Compute the binary expansion of \(279\).

Let \(k\) be a positive integer. Compute the binary expansion of \(2^k - 1\).

Let \(\sqrt 3 = [a_0.a_1a_2a_3a_4\ldots]_2\). Compute \(a_0,a_1,a_2,a_3,\) and \(a_4\).

In base-\(10\), \(\frac{1}{7} = 0.\overline{142857}\). In this question we will find the binary expansion of \(\frac{1}{7}\), which will also be repeating.

Find a pair of positive integers \(k\) and \(n\) so that \(2^k\cdot\frac{1}{7} = \frac{1}{7} + n\).
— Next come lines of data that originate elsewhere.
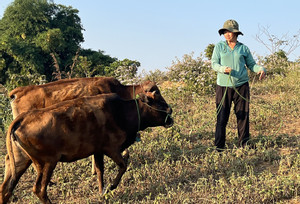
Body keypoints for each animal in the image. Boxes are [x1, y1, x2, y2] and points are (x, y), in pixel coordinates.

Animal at [0, 91, 173, 203]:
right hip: (47, 163)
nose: (170, 112)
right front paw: (111, 187)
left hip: (21, 162)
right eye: (158, 102)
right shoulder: (111, 149)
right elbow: (123, 165)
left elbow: (100, 171)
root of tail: (22, 118)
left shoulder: (98, 151)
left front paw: (102, 192)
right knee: (39, 190)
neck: (121, 112)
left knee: (5, 189)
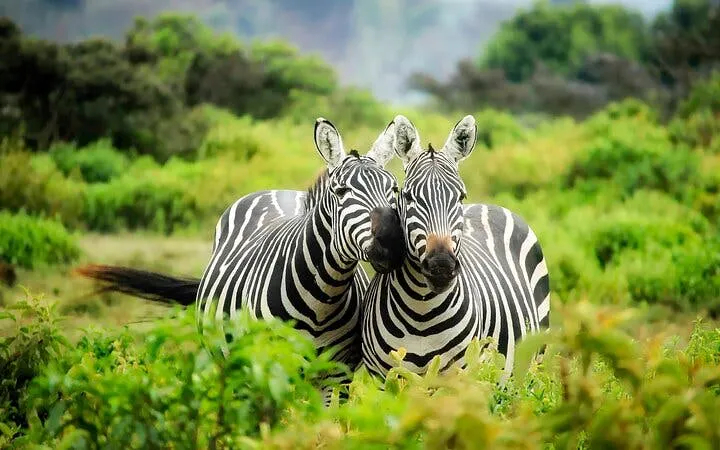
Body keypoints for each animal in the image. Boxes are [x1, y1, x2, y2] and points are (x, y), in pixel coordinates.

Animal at [76, 117, 406, 393]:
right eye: (340, 192)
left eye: (394, 189)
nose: (392, 242)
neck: (322, 299)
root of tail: (278, 190)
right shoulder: (269, 367)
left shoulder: (337, 376)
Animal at [360, 114, 551, 380]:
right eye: (408, 196)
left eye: (460, 196)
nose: (441, 266)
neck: (421, 312)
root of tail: (491, 205)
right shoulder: (382, 378)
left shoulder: (459, 376)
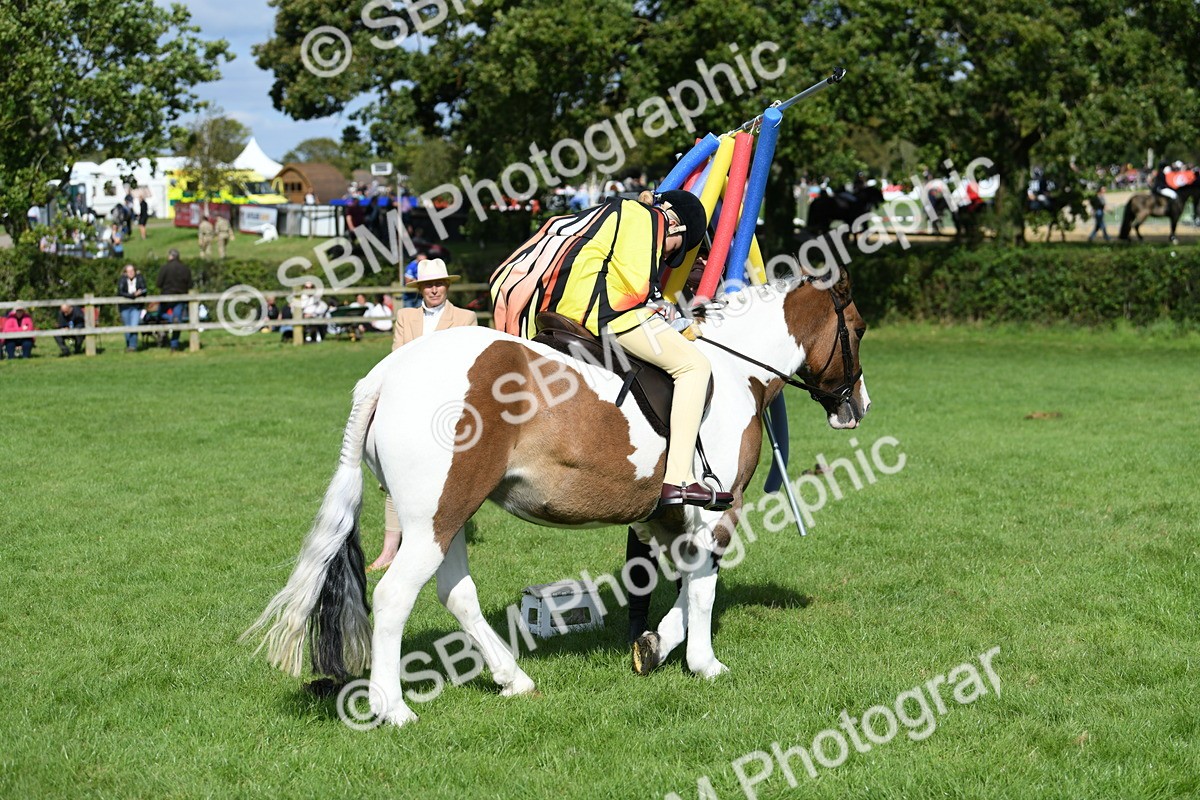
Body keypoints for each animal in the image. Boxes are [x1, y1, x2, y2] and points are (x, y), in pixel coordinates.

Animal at [244, 273, 870, 728]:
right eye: (858, 330)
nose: (857, 405)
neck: (735, 370)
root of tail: (390, 372)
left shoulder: (667, 518)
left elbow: (685, 585)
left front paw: (653, 646)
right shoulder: (720, 509)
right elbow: (703, 589)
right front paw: (703, 662)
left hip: (449, 516)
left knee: (456, 593)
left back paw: (513, 679)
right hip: (436, 518)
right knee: (396, 596)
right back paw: (392, 708)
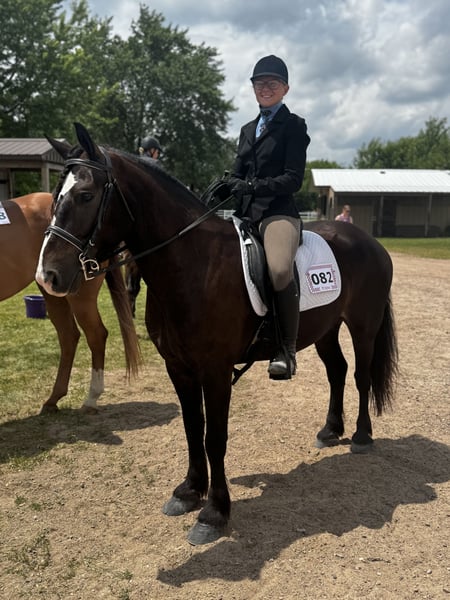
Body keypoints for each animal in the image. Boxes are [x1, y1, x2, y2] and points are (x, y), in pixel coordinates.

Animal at [1, 192, 140, 413]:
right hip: (51, 290)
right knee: (68, 336)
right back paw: (53, 399)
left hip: (79, 296)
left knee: (95, 334)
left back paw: (91, 398)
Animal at [36, 123, 398, 545]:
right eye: (55, 196)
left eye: (86, 195)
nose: (47, 276)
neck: (193, 264)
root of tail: (369, 242)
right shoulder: (178, 368)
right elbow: (193, 428)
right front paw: (189, 492)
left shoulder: (215, 371)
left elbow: (215, 437)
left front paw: (214, 512)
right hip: (325, 327)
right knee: (337, 371)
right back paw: (330, 430)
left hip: (363, 325)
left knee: (360, 376)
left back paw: (361, 437)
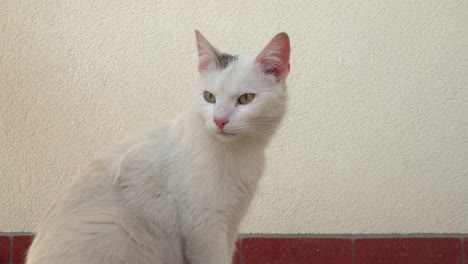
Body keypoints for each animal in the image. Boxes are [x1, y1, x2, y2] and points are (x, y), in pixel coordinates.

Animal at [25, 31, 290, 264]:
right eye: (209, 97)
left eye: (245, 99)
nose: (220, 120)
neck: (240, 152)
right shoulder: (205, 226)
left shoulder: (231, 223)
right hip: (116, 227)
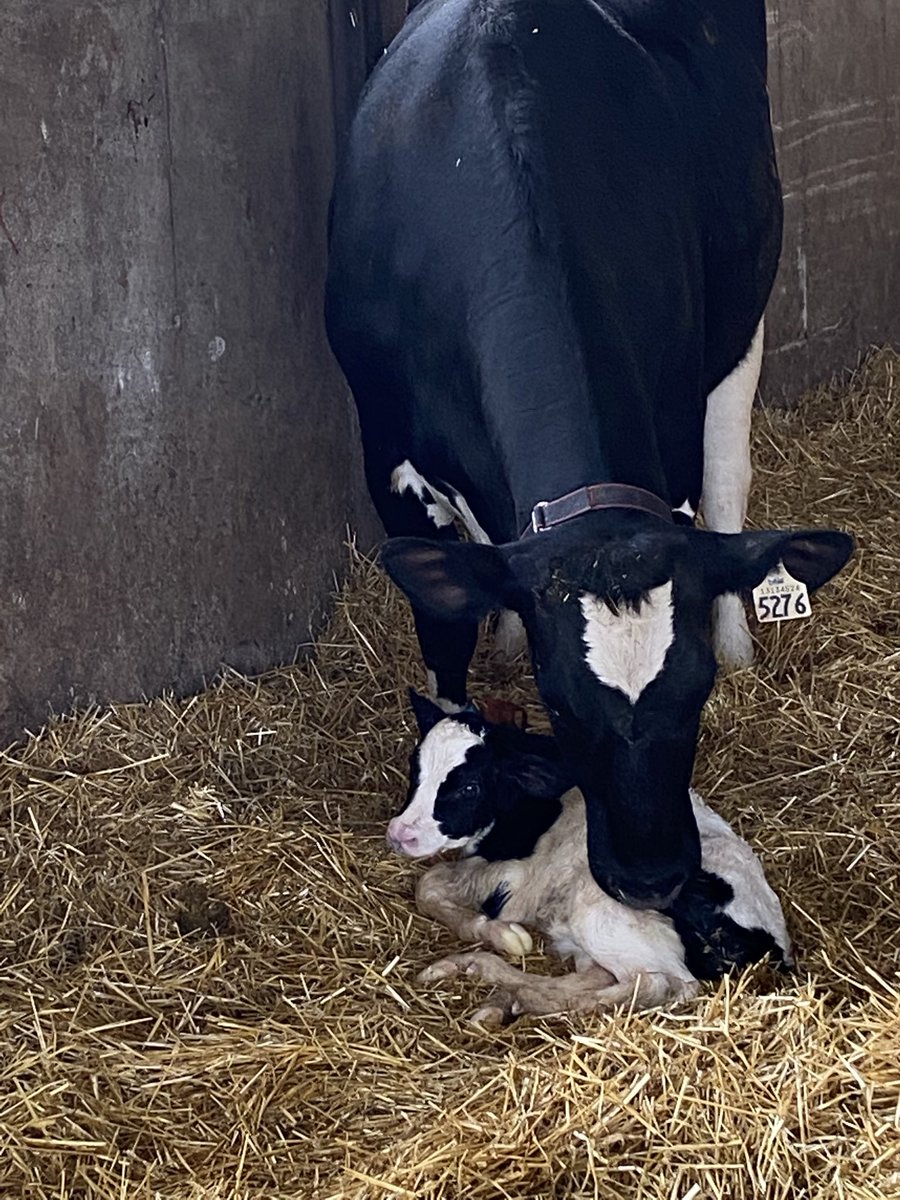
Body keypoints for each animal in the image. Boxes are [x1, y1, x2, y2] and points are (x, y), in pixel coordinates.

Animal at [324, 0, 853, 909]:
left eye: (698, 689)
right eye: (559, 702)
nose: (651, 878)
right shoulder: (386, 454)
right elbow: (443, 630)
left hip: (741, 318)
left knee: (730, 479)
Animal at [391, 692, 792, 1019]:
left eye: (470, 787)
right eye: (416, 769)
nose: (399, 833)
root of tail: (773, 947)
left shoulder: (516, 878)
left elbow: (430, 883)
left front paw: (500, 933)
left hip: (601, 911)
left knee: (661, 985)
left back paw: (518, 997)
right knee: (597, 976)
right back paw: (482, 981)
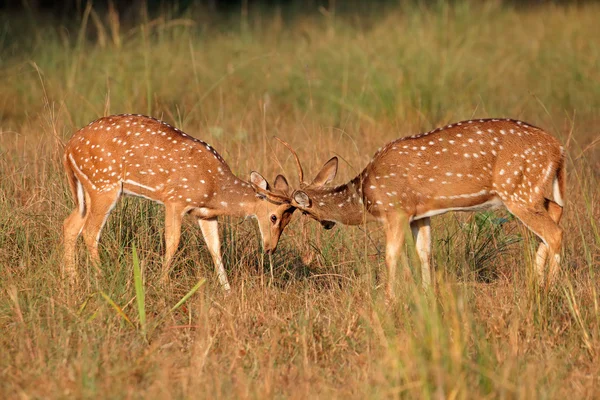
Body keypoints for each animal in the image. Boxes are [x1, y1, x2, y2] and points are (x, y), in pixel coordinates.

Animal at [62, 114, 294, 290]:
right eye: (273, 217)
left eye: (288, 221)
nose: (270, 249)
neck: (215, 189)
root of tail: (68, 148)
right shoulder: (175, 200)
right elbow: (173, 242)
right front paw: (161, 284)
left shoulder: (205, 214)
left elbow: (215, 248)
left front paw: (227, 291)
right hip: (104, 184)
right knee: (90, 231)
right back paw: (101, 278)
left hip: (88, 190)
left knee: (70, 224)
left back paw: (71, 280)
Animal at [262, 118, 564, 294]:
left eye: (294, 212)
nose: (327, 224)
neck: (365, 194)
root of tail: (558, 149)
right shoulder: (420, 214)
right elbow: (424, 253)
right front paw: (428, 295)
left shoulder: (395, 210)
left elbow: (391, 255)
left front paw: (389, 300)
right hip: (534, 190)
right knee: (556, 213)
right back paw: (536, 283)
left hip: (517, 189)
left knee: (555, 233)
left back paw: (550, 289)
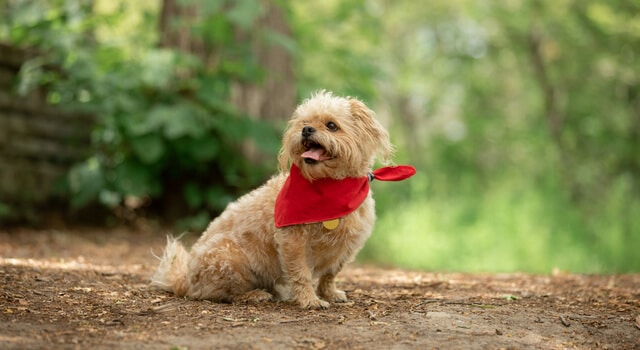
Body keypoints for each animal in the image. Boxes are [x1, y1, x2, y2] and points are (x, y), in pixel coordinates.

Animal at [151, 91, 410, 308]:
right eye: (304, 122)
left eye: (331, 125)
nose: (306, 130)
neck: (329, 185)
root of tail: (185, 279)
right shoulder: (292, 241)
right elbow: (301, 274)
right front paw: (310, 300)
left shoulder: (346, 246)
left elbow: (330, 274)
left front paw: (329, 294)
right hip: (227, 257)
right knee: (215, 293)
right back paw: (254, 295)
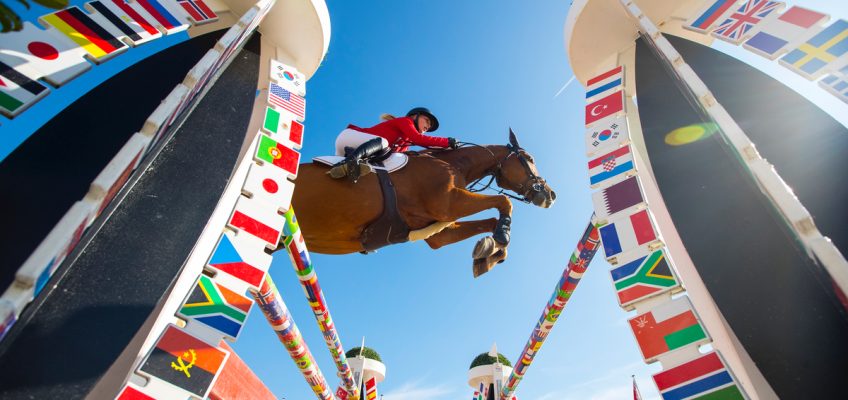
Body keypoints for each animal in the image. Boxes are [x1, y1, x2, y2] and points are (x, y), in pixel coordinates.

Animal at [290, 130, 556, 276]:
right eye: (530, 159)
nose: (551, 195)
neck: (453, 164)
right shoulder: (448, 203)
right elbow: (504, 202)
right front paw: (499, 239)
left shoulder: (439, 231)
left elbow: (490, 221)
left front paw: (488, 253)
Let \(\frac{1}{7} = [0.a_1a_2a_3\ldots]_2\) (why is the only thing to the left of the decimal point a \(0\)?). Using your values for \(k\) and \(n\) from part (a), write down binary expansions of \(2^k\cdot\frac{1}{7}\) and \(\frac{1}{7} + n\) in terms of the \(a_i\).

Compute the binary expansion of \(\frac{1}{7}\). It should look like \([0.\overline{a_1a_2 \cdots a_t}]\) for some \(t\).

Compute the binary expansion of \(\frac{3}{11}\).

Let \(p\) be a prime. Prove that when \(\sqrt p\) is written in binary, there are infinitely many \(1\)’s and infinitely many \(0\)’s.

The

*floor*of a real number \(x\) is denoted \(\lfloor x \rfloor\), and is the largest integer \(n\) so that \(n \leq x\). Prove that the sequence \[\lfloor{\sqrt 2} \rfloor,\lfloor{2\sqrt 2}\rfloor,\lfloor{3\sqrt 2}\rfloor,\lfloor{4\sqrt 2}\rfloor,\lfloor{5\sqrt 2}\rfloor\ldots\] contains infinitely many powers of \(2\).